**Text block**
[jmm-dev] jdk9 APIs [Fences specifically]

Thu Aug 13 23:56:16 UTC 2015

On Thu, Aug 13, 2015 at 4:19 PM, Doug Lea <dl at cs.oswego.edu> wrote:
>
> On 08/13/2015 05:04 PM, Hans Boehm wrote:
>
>> I don't think a fence-based approach works.  Deferring all the stores to
the
>> end of the loop fundamentally remains correct, even with the StoreStore
>> fence, since it's consistent with the producer just running very fast
for a
>> while. The constraint you're trying to enforce has nothing to do with
>> ordering.
>
>
> I must be missing something fundamental about C++ specs. Are C++
> compilers allowed to ignore release fences in between writes
> to the same variables? In unrolled form, that's what this would
> amount to here.

I think that's unavoidable.  If I write

for (...) {
    x = something_expensive();
    fence;
}

it's very hard to prevent the implementation from implementing that as

<pause for a while>
<run the above loop instantaneously and atomically>

And that looks exactly like merging all the stores into one.

I think you can't really disallow the latter without disallowing a
time-slicing
uniprocessor scheduler.  They're behaviorally identical.

That doesn't prevent us from providing the compiler with advice to
discourage
that.  But I think this doesn't have anything to do with fences.

>
>>
>> Aside from not working correctly, you end up slowing down ARM code in
ways
>> that are entirely unnecessary, by inserting "dmb ishld" or "dmb ishst"
>> fences everywhere.  (How expensive they are varies.  On a number of
>> implementations they basically seem to be full fences.)
>
>
> Right. It does put the programmer in control though; for example
>   if ((i % 100) == 99) storeStoreFence()

Agreed.  But it seems to me that this is control over an unnecessary
trade-off.  Clearly the ideal code involves no fences.  And in most cases,
just having the programmer specifying where the stores to shared variables
should go, and having the compiler leave that alone, seems like a better
and simpler way to control this.

Hans

>
> Considering that the goal is communication latency reduction at
> the expense of throughput, only the programmer would be able
> to make these tradeoffs.
>
> -Doug
>
>

**Tasks to carry out**
1. In the fences thread, which ARM fence instructions does Hans say would slow down code by being inserted everywhere?
2. Can you restate the paragraph of the fences thread that begins "Agreed. But it seems to me" more briefly, keeping its main points?
The material that follows comes from a separate source.

**Supplied records**
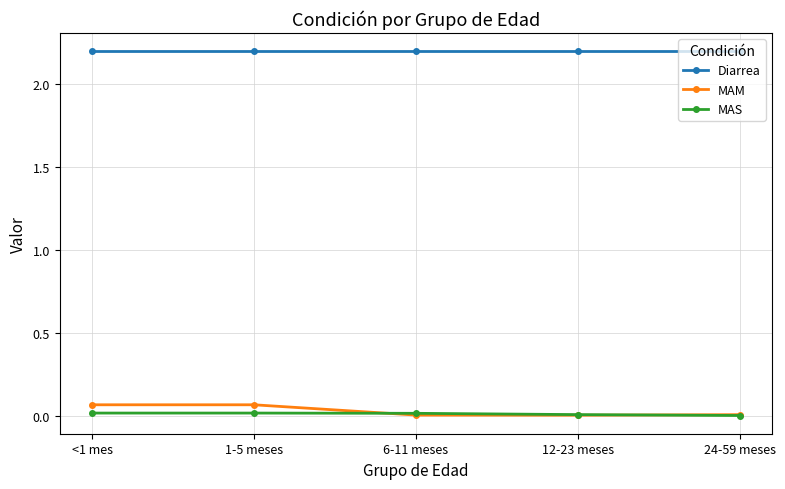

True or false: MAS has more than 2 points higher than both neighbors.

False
* * *
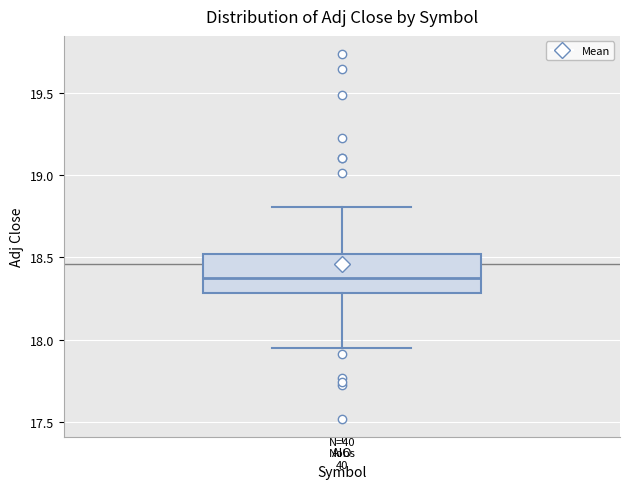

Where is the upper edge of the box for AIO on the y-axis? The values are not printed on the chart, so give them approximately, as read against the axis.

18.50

**Task answers**
1. "dmb ishld" or "dmb ishst" fences.

2. This is control over an unnecessary trade-off, since ideal code uses no fences. In most cases it is simpler and better for the programmer to specify where stores to shared variables go and for the compiler to leave them alone.